- **Instructions for the task**
What lines of the data below hold "оплата"? Show them.

- **Data for the task**
================

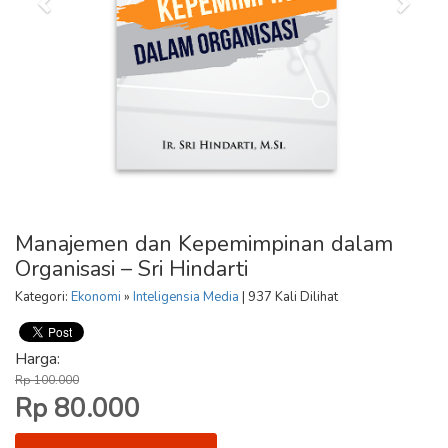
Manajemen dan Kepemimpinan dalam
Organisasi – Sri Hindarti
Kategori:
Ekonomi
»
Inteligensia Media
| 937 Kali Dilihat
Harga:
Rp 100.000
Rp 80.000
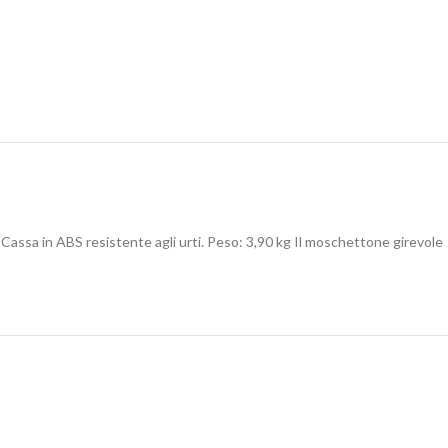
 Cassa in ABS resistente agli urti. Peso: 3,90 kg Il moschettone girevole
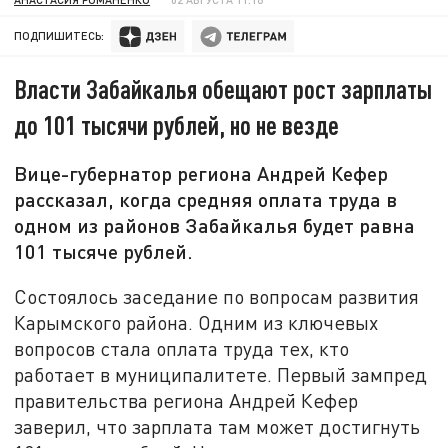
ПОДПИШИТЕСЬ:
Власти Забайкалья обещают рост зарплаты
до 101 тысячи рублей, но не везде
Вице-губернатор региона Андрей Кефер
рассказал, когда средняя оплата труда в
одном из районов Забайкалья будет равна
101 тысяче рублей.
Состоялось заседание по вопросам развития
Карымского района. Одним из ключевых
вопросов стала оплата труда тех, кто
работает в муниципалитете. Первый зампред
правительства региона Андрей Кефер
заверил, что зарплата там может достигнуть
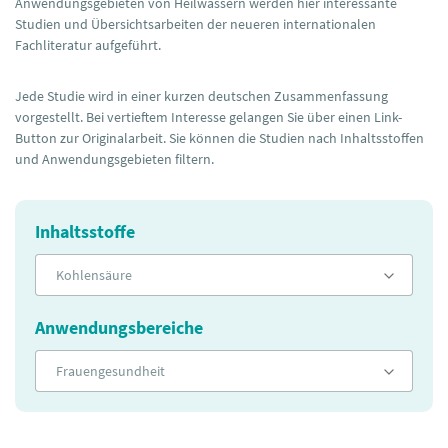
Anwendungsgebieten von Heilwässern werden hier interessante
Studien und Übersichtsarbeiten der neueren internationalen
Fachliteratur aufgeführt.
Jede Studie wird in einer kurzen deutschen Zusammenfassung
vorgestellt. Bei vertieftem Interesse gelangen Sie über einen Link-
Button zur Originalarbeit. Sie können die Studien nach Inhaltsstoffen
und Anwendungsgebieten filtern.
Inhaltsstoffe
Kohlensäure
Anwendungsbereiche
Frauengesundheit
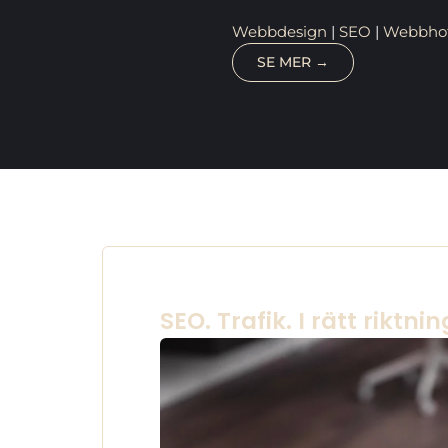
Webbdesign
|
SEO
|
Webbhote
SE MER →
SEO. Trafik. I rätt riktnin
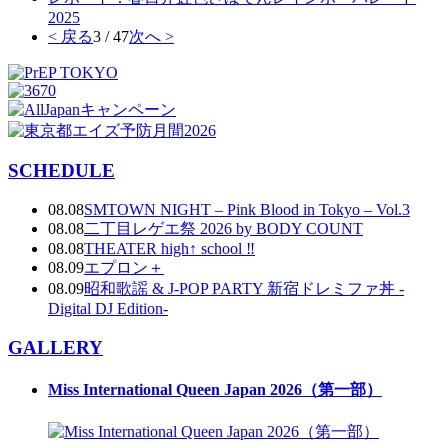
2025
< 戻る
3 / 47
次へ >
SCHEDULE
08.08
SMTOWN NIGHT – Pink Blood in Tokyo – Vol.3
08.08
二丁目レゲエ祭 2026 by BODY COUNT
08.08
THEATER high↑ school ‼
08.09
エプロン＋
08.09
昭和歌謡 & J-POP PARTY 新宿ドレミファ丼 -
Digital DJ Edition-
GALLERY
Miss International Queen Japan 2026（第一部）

================

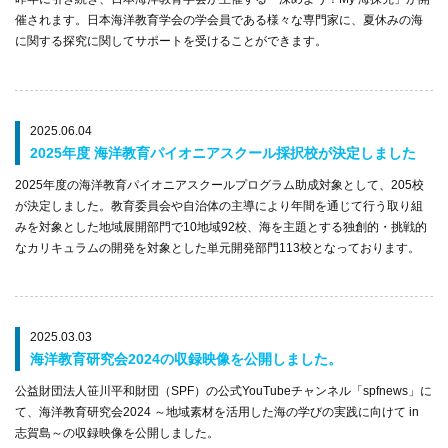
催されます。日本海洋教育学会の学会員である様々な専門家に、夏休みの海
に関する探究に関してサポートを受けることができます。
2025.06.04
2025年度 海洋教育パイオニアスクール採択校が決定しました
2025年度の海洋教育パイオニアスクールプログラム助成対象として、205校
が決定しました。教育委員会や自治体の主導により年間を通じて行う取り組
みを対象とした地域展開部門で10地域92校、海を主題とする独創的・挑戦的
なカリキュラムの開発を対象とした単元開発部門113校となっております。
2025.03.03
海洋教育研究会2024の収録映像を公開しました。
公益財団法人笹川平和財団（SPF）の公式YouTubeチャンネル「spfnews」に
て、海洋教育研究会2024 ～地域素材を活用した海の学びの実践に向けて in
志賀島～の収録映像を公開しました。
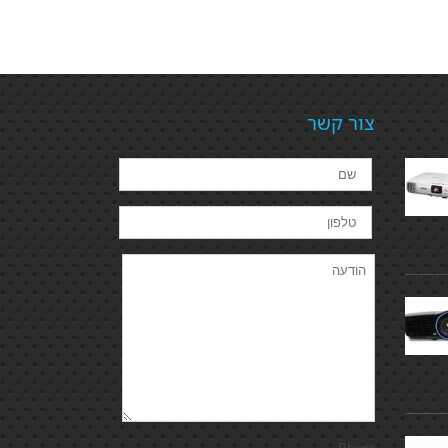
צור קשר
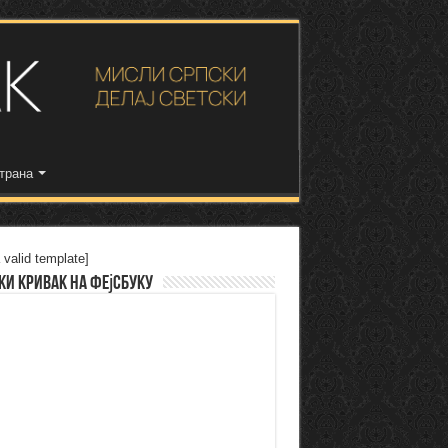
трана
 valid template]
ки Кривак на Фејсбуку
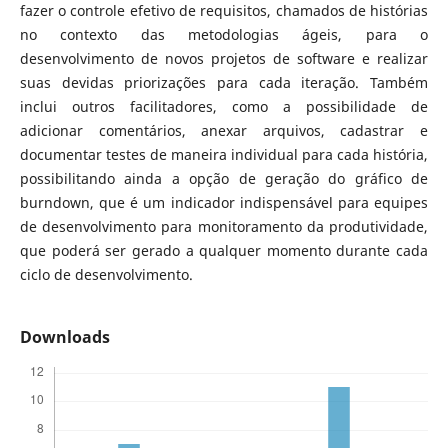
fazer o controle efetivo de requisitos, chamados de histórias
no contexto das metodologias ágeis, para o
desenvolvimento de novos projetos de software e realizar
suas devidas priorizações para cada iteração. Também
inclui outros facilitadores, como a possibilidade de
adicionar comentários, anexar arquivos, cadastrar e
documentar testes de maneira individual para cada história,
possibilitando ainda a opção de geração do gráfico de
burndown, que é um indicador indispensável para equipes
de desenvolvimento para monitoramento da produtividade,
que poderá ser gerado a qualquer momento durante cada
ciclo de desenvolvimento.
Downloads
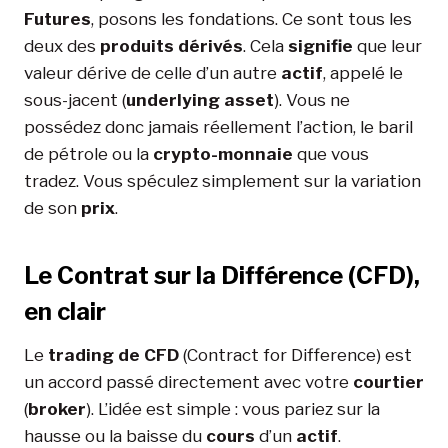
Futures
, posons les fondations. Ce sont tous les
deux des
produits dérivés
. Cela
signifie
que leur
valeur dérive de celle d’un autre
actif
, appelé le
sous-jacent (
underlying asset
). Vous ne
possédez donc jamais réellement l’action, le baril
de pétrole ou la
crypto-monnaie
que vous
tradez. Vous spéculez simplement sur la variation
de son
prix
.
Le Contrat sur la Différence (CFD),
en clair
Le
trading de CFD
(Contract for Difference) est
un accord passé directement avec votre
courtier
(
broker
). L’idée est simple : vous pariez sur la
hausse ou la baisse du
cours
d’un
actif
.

================

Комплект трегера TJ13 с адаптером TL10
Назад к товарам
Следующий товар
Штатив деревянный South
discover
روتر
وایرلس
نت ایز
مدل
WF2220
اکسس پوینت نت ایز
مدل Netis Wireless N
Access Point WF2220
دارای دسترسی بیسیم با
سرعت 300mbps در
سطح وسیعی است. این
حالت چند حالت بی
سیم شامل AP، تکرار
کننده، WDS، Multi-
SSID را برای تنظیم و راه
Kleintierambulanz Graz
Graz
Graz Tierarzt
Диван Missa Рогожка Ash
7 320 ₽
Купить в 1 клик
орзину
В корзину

================

- **Result below**
рассказал, когда средняя оплата труда в
вопросов стала оплата труда тех, кто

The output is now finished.